• TASK DIRECTIONS:
What you print should match the entries exactly, only without the pictures.

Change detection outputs
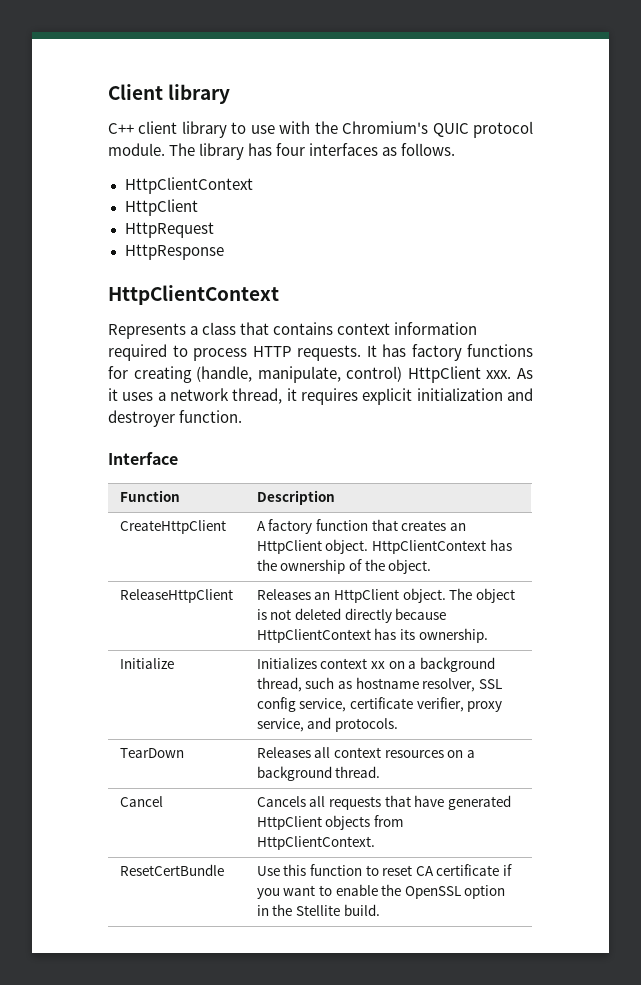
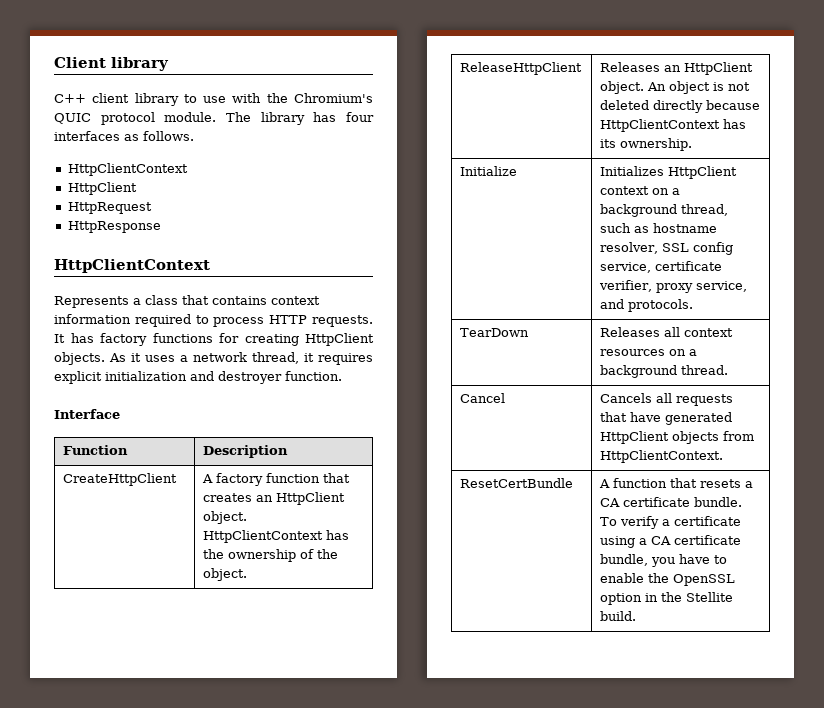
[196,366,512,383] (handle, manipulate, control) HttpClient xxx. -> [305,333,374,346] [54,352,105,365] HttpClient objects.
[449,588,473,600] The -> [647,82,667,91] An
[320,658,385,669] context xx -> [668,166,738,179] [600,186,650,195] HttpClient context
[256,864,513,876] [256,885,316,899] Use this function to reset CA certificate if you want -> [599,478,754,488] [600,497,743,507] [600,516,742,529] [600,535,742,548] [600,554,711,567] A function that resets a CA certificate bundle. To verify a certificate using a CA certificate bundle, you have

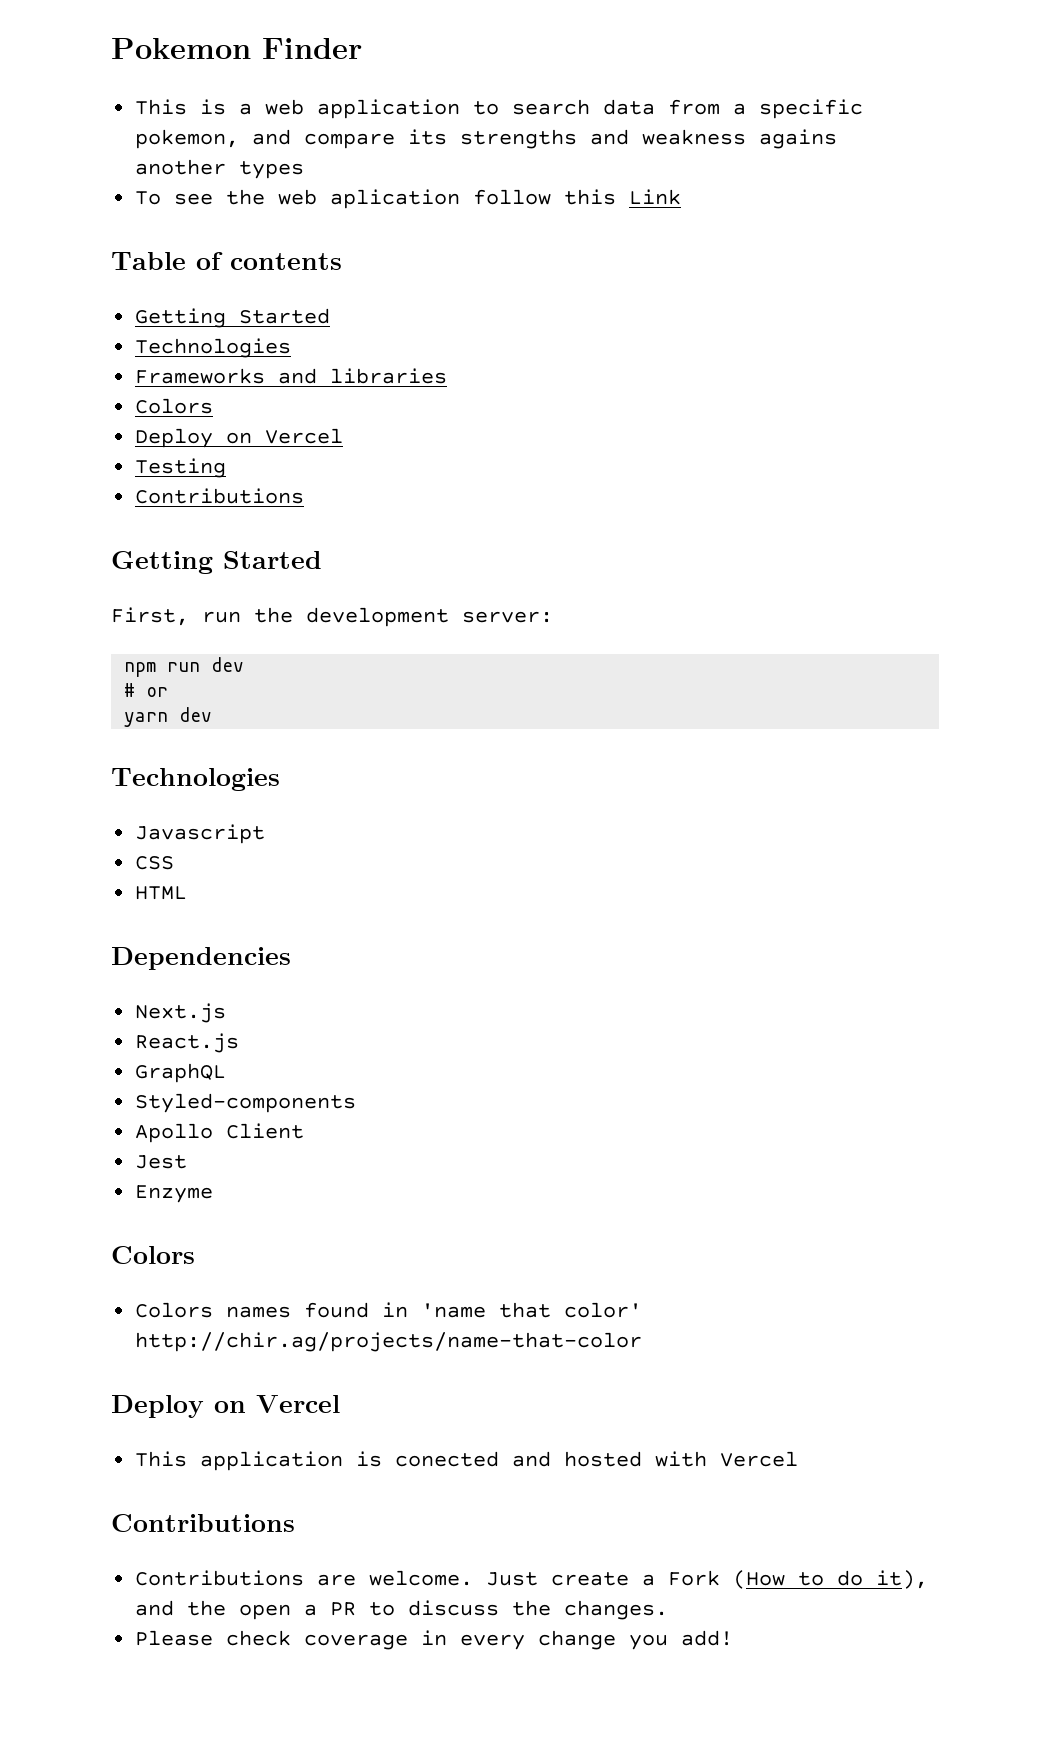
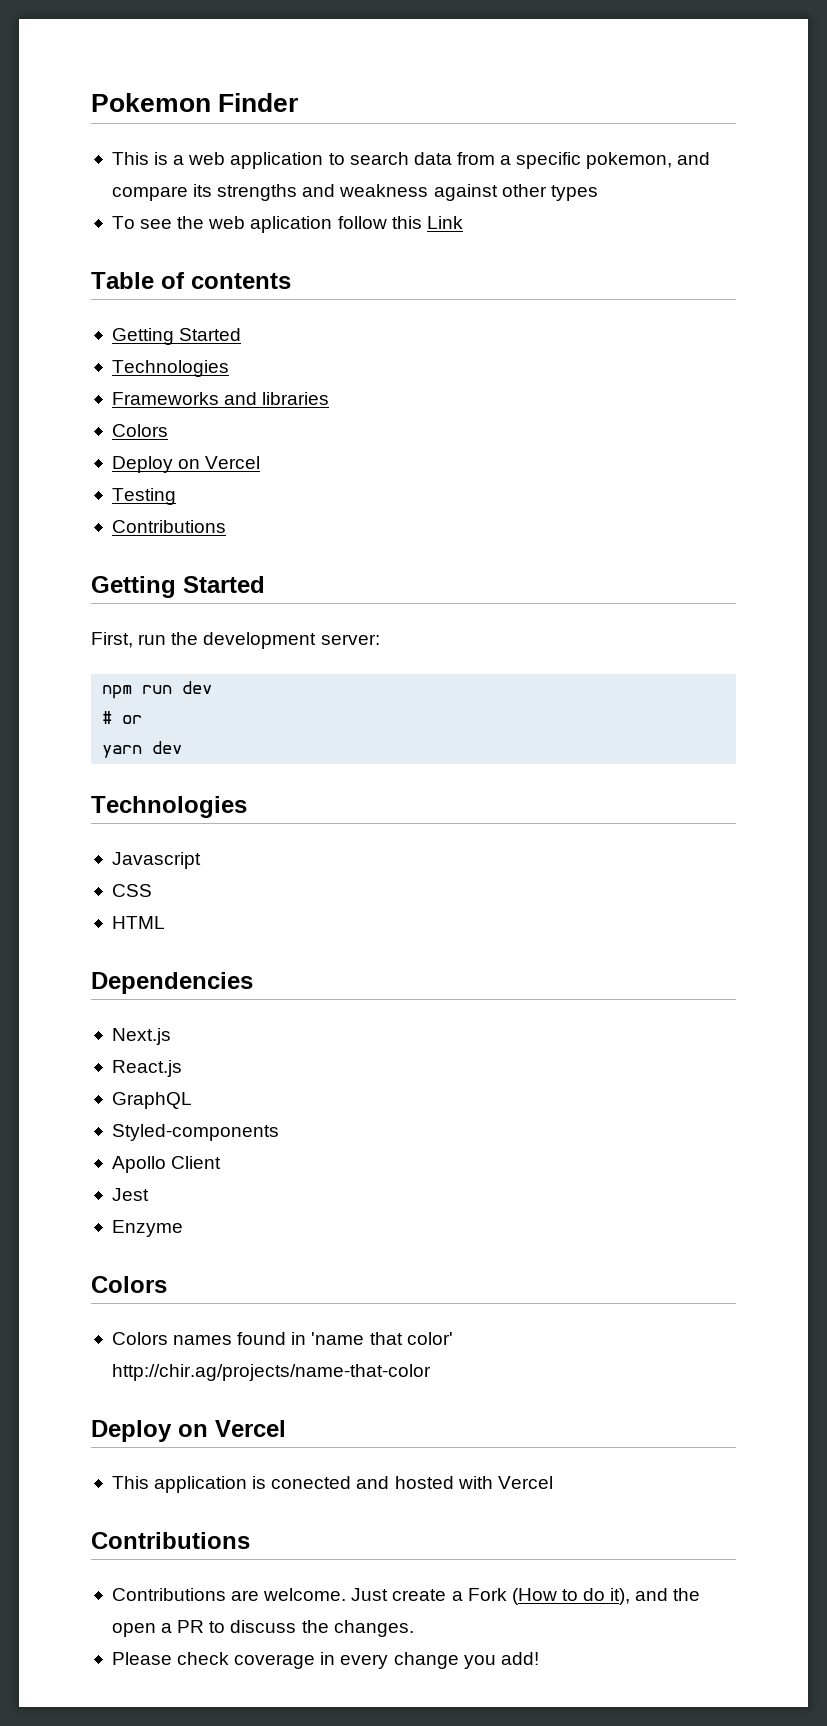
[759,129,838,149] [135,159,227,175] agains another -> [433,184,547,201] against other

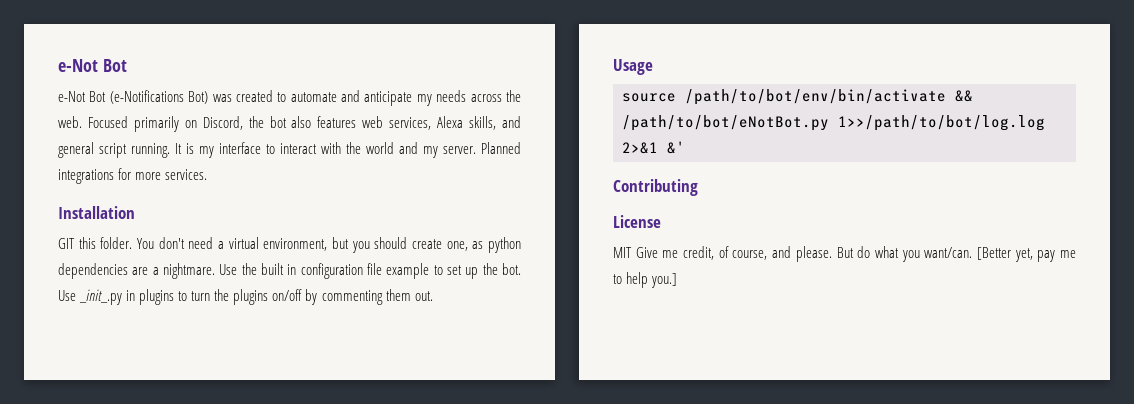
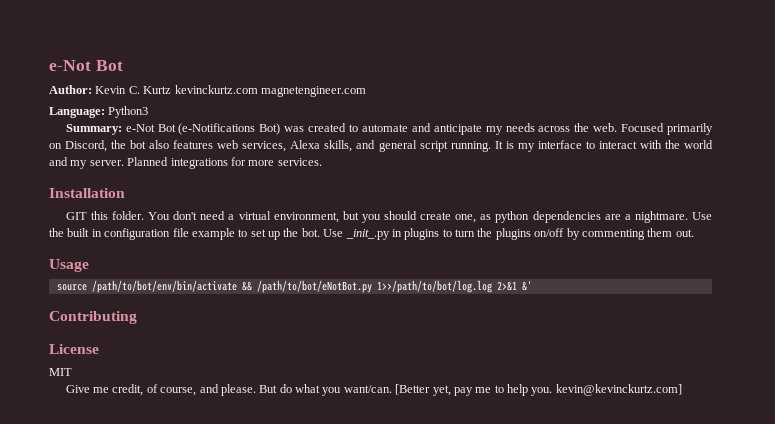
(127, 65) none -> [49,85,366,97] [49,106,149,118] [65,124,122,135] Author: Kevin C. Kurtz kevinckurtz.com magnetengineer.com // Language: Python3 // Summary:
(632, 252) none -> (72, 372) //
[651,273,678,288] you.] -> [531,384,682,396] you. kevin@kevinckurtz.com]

• EXERCISE RESULT:
[196,366,512,383] (handle, manipulate, control) HttpClient xxx. -> [305,333,374,346] [54,352,105,365] HttpClient objects.
[449,588,473,600] The -> [647,82,667,91] An
[320,658,385,669] context xx -> [668,166,738,179] [600,186,650,195] HttpClient context
[256,864,513,876] [256,885,316,899] Use this function to reset CA certificate if you want -> [599,478,754,488] [600,497,743,507] [600,516,742,529] [600,535,742,548] [600,554,711,567] A function that resets a CA certificate bundle. To verify a certificate using a CA certificate bundle, you have

[759,129,838,149] [135,159,227,175] agains another -> [433,184,547,201] against other

(127, 65) none -> [49,85,366,97] [49,106,149,118] [65,124,122,135] Author: Kevin C. Kurtz kevinckurtz.com magnetengineer.com // Language: Python3 // Summary:
(632, 252) none -> (72, 372) //
[651,273,678,288] you.] -> [531,384,682,396] you. kevin@kevinckurtz.com]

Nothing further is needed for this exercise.